This past week my digital history class discussed historical digital storytelling and specifically historical games. I played the Oregon Trail for the first time to see what all the hype was about – apparently if you were a child in the 1990s everyone played this game – and had mixed thoughts about it. Overall, I thought the decisions the game prompted the user to make showcased the issues travelers had in the mid-1800s completing the journey, yet it flattened the history of indigenous people and the effect the Oregon Trial had on them.
I liked that the game instantly creates a personal experience thus engaging the user, as the user at the beginning has to type in names of one’s fellow travelers and can pick which character they want to be in the trail (i.e. a banker or farmer). The game is clear in its outset that the user’s goal is to get to the end of the Oregon Trail and reach Oregon City. The user is continually prompted by the game to make a decision based off of the steps needed to achieve this goal: one has to make decisions on how much money to pay for supplies and when to start the journey, and once on the trail, one has to make decisions when the group comes across bandits, disease, fatigue, a river, etc. There are a few seconds when the user does not reach a barricade or one of the above events, and the graphical interface shows the company continuously walking forward. When an event or problem arises, the user will be blocked from continuing on until they respond to that problem. In these ways, the Oregon Trail seems to accurately depict the conditions settlers faced trying to migrate west – from their vantage point they kept walking forward even though they weren’t walking in a straight line. There also was a whole host of disease, fatigue, scarcity of food, and possibility of failing the journey, which this trail captures well.
However, the Oregon Trail game does not provide any analysis on the historical purpose of travelers wanting to reach Oregon City, nor does it flesh out the political identities of these travelers. The people migrating west on this trail are assumed to be white settlers, but the game does not provide any context or other characters for the user to explicitly realize this. Historically, westward migration in the U.S. was seen as an inherent right that white Americans had. When American colonists rebelled from Britain during the Revolution, it was for the right to not only own land but to own any location of land they desired. However, when settlers expanded west, they were pushing indigenous people out of their homelands. The Oregon Trail does not mention or capture this history in any way. The only time I came across indigenous people in the game is when travelers received help finding food from “Indians.” This type of romanticized interaction was not accurate to the history of settler colonialism and especially westward expansion in the mid-1800s.
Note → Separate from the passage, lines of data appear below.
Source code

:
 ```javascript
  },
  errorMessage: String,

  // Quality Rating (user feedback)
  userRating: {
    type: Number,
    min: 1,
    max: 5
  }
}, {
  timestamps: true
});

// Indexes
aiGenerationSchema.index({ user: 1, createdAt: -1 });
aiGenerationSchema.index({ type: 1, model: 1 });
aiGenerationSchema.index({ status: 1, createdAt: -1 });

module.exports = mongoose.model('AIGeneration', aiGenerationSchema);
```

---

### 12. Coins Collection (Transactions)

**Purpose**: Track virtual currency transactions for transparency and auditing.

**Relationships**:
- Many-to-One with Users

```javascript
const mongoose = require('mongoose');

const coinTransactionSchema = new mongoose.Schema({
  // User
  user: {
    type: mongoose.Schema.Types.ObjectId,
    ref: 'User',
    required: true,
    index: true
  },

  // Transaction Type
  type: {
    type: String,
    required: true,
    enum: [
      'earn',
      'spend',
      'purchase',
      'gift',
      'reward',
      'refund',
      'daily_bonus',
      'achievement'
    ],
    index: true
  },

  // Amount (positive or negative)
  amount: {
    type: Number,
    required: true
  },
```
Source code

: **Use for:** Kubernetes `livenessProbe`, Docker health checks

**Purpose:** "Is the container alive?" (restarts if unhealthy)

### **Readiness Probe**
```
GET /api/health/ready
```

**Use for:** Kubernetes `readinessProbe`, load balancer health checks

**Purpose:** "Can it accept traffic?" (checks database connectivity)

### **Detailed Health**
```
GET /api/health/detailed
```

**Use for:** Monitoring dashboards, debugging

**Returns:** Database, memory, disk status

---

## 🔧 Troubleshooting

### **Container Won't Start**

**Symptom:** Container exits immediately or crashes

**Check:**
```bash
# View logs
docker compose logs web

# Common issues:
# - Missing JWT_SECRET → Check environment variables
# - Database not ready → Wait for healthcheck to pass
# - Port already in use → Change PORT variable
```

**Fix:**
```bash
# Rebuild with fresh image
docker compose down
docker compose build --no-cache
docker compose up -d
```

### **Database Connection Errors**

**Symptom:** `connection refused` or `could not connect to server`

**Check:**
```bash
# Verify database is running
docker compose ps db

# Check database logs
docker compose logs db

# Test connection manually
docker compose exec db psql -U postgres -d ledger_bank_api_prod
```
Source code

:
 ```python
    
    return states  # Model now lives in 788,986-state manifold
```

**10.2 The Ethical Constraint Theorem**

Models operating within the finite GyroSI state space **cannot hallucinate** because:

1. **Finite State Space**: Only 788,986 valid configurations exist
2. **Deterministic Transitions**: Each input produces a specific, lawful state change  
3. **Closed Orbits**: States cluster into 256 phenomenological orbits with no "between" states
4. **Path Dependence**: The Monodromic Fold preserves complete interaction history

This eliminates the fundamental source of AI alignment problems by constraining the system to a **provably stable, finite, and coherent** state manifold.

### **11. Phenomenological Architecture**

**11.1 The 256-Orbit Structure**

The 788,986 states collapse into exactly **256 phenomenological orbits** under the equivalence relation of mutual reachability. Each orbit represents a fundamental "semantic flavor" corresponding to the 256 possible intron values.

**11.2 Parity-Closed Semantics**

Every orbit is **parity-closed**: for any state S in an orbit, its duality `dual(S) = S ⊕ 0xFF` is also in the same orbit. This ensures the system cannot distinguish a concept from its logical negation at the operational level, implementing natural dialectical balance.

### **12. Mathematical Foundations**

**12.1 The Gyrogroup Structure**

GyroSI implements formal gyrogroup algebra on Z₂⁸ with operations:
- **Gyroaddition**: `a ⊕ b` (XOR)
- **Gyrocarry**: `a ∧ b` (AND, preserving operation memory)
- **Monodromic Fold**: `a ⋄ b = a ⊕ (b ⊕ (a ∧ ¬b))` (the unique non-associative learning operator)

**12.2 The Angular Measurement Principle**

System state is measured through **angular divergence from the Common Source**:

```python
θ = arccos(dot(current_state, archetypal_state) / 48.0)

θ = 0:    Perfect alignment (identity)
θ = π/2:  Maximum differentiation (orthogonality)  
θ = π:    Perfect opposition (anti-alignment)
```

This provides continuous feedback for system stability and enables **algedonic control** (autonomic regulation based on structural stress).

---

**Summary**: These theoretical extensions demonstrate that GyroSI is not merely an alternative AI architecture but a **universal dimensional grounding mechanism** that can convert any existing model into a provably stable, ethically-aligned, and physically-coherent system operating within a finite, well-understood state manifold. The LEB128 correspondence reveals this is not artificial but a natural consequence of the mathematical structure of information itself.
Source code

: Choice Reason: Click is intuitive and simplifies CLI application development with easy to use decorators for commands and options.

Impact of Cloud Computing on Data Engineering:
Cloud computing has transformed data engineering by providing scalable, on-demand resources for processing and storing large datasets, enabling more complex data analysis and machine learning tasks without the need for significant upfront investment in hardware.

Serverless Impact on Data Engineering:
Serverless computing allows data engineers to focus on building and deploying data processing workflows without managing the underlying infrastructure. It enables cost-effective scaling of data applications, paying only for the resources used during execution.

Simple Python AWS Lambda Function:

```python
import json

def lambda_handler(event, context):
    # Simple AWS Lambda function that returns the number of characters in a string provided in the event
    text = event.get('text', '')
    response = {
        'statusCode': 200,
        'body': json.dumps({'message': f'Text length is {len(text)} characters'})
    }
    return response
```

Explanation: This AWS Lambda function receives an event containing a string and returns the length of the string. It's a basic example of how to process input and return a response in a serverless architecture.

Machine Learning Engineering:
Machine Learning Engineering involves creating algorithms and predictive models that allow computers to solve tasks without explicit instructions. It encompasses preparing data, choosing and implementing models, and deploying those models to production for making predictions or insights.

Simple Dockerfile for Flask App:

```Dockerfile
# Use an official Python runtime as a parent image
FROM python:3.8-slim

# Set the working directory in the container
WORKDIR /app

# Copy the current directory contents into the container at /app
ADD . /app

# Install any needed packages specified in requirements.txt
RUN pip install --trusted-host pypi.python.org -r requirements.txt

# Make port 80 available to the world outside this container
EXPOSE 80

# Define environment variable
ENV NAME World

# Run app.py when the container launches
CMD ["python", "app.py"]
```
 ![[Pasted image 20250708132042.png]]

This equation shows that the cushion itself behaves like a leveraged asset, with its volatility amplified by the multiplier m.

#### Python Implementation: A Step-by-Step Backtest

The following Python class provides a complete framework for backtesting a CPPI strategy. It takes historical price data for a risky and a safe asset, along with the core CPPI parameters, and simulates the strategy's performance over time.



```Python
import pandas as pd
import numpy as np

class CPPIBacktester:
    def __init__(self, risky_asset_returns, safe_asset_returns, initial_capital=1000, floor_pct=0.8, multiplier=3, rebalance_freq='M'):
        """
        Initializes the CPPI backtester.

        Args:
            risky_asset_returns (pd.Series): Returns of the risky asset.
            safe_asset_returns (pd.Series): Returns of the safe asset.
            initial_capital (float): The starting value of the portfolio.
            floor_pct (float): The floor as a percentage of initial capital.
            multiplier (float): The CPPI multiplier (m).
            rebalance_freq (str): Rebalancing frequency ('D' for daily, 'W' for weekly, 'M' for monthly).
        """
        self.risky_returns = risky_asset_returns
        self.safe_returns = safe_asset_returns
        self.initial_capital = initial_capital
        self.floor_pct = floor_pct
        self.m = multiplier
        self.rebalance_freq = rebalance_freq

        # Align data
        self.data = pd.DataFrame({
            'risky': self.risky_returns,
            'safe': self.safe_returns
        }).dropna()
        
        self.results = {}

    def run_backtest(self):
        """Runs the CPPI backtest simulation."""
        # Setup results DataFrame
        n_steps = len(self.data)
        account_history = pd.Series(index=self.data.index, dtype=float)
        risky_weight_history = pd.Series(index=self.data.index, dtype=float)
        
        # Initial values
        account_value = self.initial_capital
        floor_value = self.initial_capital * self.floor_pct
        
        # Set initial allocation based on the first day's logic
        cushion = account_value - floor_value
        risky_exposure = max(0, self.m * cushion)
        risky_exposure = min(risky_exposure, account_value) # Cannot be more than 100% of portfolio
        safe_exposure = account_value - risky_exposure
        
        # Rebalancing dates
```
Though the Oregon Trail does seem to accurately depict the daily decisions settlers had to make in order to achieve the goal of making it to the end of the trail, it does not address why they are on the trail in the first place and who the trail pushes out. The game could not only be updated visually from its 1990 version but could also incorporate actual indigenous characters and situations where settlers came across raids by indigenous people. The game could also provide a little more context in the beginning of the journey as to why settlers thought they should migrate west.